Motivation

If a program takes a longer time than anticipated (rogue workflows), we can pinpoint where the problem is, instead of going over a lot of unnecessary logs. As a System Admin, this would be useful to find which jobs were causing delays in times. As a developer, it will be useful to see what parts of the workflow took how much time, and trying to parallelize/optimize those aspects of the workflow. From a scheduling standpoint, a user can figure out the duration of the average/ worst case runs and set the frequencies of the jobs accordingly. Setting a common standard to show metrics of MR jobs/ Spark at the workflow level will help users understand and analyze their runs better.

User Stories

Number	User Story	Priority
1	User wants to find what runs of a workflow have experienced delays in meeting SLA	H
2	User wants to see what are the stats for a workflow	H
3	User wants to know what were the reason behind the delay of certain action/run	H
4	User wants to make future resource allocation decisions based on historical performance of past runs	M
5	User wants to see a common metric across various action types to make things look uniform	L
6	User wants to see common aggregations across all runs of a workflow (see below)	H
7	User wants to see statistics across actions in a workflow	M

Design

WorkflowSlaStatsHandler is a part of the App-Fabric

On calling the /stats endpoint

We retrieve a list of all completed Workflow Runs from the Workflow Stats Dataset within the provided time range.
Using this list we calculate the statistics(percentiles requested by user) for a workflow and all its nodes and then return those stats to the user.

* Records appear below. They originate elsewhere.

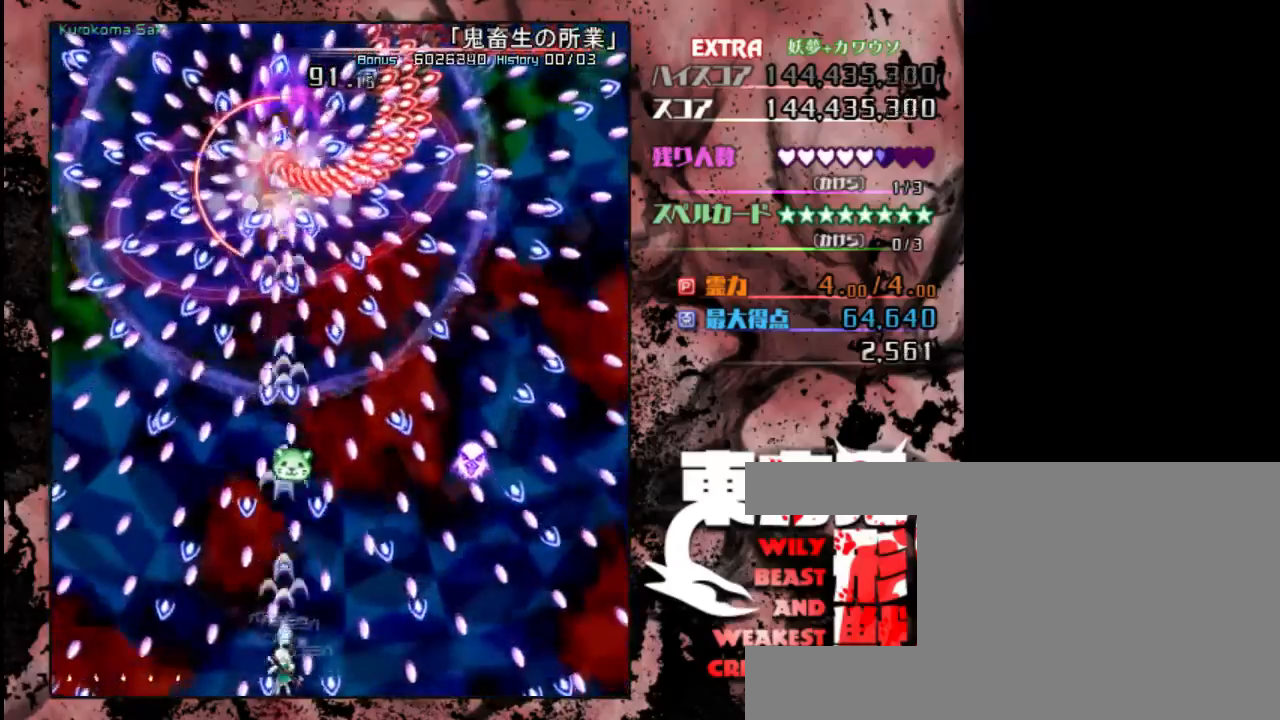
{"keys": ["down", "z"], "events": []}
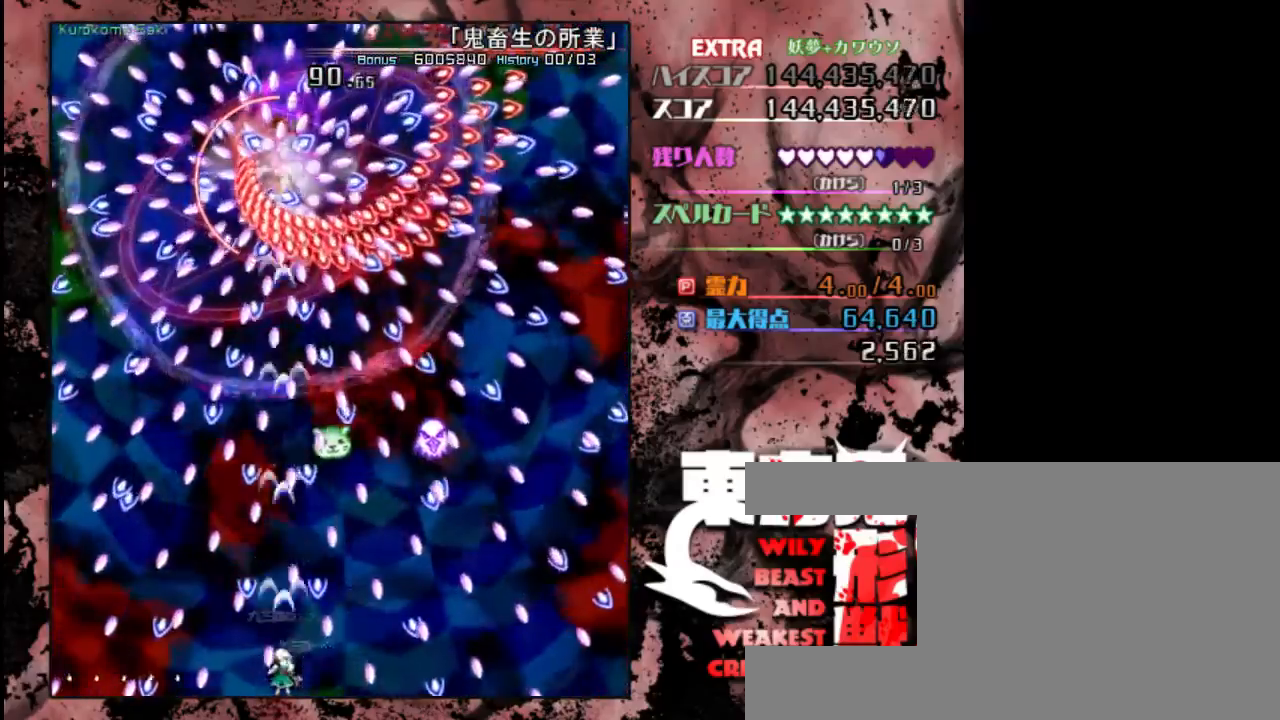
{"keys": ["down", "z"], "events": []}
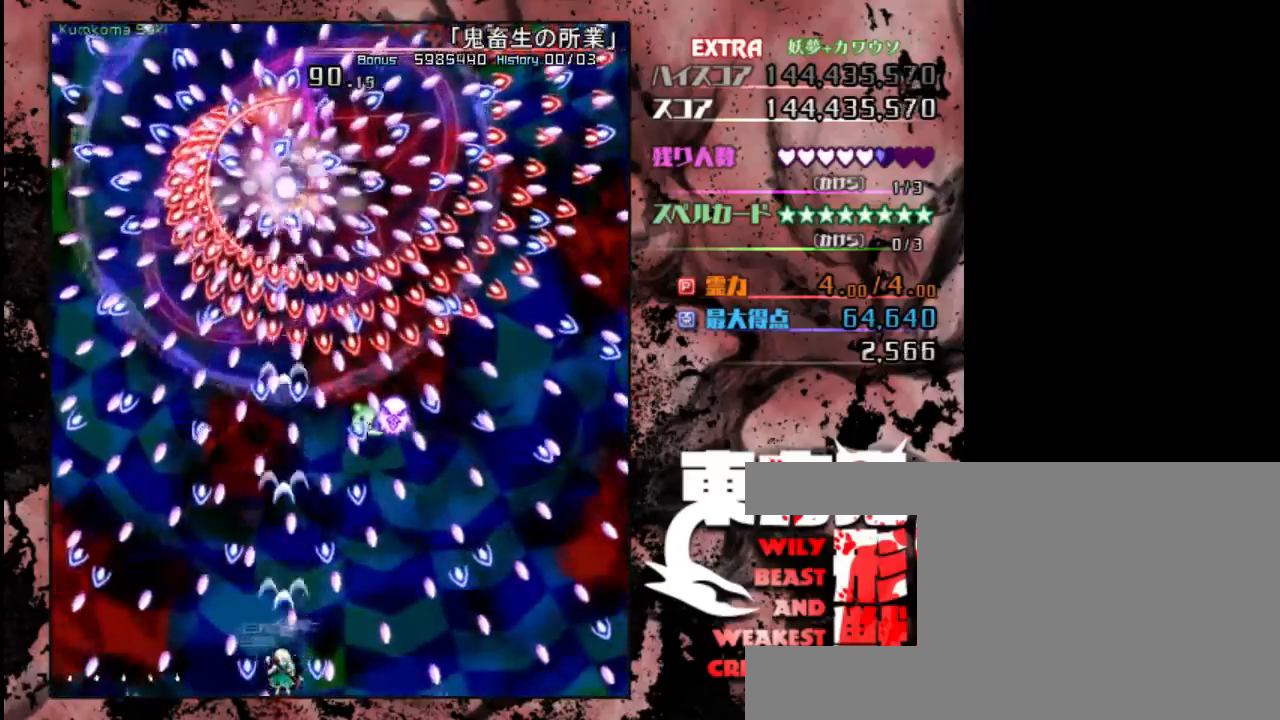
{"keys": ["down", "z"], "events": [[250, "right", "down"], [317, "right", "up"]]}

The second endpoint gives the user the ability to dig deeper into investigating what the cause was for runs to take unusually long. The /stats endpoint will, for example, return a list of all run-ids that were greater than the 99th percentile. Using those run-ids, we can dig deeper into analyzing and seeing the difference of a particular run against the normal runs of a workflow.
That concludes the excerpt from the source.